-- Required action 1 --
Output the contract definitions word for word, from "Renewal Term means" to "Data Protection Legislation.".
-- Required action 2 --
Please write the next part of the contract definitions, picking up right after their last sentence.

-- Page excerpt --

○ ○ ○ ○ ○ ○ ○

Renewal Term means a period equal to the Initial Term, commencing the day after the Initial Term or any previous Renewal Term ends.

Services means the IT support, managed services, cyber security services and other services described in the applicable Order Form.

Service Levels means the response and resolution targets set out in the relevant SOW.

Sub-processor means a third party engaged by Superfast IT to process personal data on behalf of the Client.

Support Hours means 8.00am to 5.00pm UK time on Business Days, unless otherwise specified in the SOW.

Variation means a written amendment to this Agreement, signed by an authorised representative of each party.

The terms controller, processor, personal data, personal data breach and processing have the meanings given in the Data Protection Legislation.

○ ○ ○ ○ ○ ○ ○

-- Data for analysis --
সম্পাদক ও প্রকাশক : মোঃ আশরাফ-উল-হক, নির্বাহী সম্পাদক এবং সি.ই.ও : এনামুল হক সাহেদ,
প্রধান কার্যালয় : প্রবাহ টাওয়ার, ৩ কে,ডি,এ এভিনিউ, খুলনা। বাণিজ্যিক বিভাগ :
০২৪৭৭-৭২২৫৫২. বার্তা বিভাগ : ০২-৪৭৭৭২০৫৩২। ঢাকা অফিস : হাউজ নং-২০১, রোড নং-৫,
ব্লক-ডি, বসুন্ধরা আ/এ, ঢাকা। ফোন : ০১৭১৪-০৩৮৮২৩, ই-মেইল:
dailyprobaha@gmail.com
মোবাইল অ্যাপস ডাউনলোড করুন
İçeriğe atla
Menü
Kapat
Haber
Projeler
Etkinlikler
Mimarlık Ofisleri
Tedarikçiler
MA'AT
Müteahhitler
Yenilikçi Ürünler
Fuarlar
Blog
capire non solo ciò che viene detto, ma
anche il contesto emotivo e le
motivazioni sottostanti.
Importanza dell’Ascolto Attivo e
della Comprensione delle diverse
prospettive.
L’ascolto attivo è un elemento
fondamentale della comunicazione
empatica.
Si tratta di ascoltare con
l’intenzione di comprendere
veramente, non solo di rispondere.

○ ○ ○ ○ ○ ○ ○

-- Exercise output 1 --
Renewal Term means a period equal to the Initial Term, commencing the day after the Initial Term or any previous Renewal Term ends.

Services means the IT support, managed services, cyber security services and other services described in the applicable Order Form.

Service Levels means the response and resolution targets set out in the relevant SOW.

Sub-processor means a third party engaged by Superfast IT to process personal data on behalf of the Client.

Support Hours means 8.00am to 5.00pm UK time on Business Days, unless otherwise specified in the SOW.

Variation means a written amendment to this Agreement, signed by an authorised representative of each party.

The terms controller, processor, personal data, personal data breach and processing have the meanings given in the Data Protection Legislation.

-- Exercise output 2 --
3. Order Form Scope and Order of Precedence

3.1 An Order Form records the commercial particulars of the Services and may set, vary or supplement only the following matters:

  • the identity of the Client and the locations where Services are provided;

  • the description and scope of the Services, Deliverables and any goods to be supplied;

  • the Fees, rates, payment intervals, payment method and any overtime rates;

  • the start date, the Initial Term and any Renewal Term;

  • the Service Levels and any service credits;

  • any acceptance criteria and acceptance period for Deliverables;

  • the categories of personal data, the scope, nature, duration and purpose of processing, and any approved Sub-processors;

  • any Licence Agreements applicable to the Services; and

  • any other matter expressly stated in this Agreement as capable of being set in the Order Form.

3.2 Any term in an Order Form that purports to vary, qualify, exclude or limit any other provision of this Agreement on a matter not listed in clause 3.1 has no effect unless it is also recorded in a Variation signed by an authorised representative of each party.

3.3 If there is any conflict between the documents that make up this Agreement, the following order of precedence applies (in decreasing order):

  1. any Variation;

  2. the Order Form, but only to the extent it deals with a matter listed in clause 3.1;

  3. the main body of this Agreement;

  4. the Client Assurance Pack;

  5. any Licence Agreements applicable to the Services.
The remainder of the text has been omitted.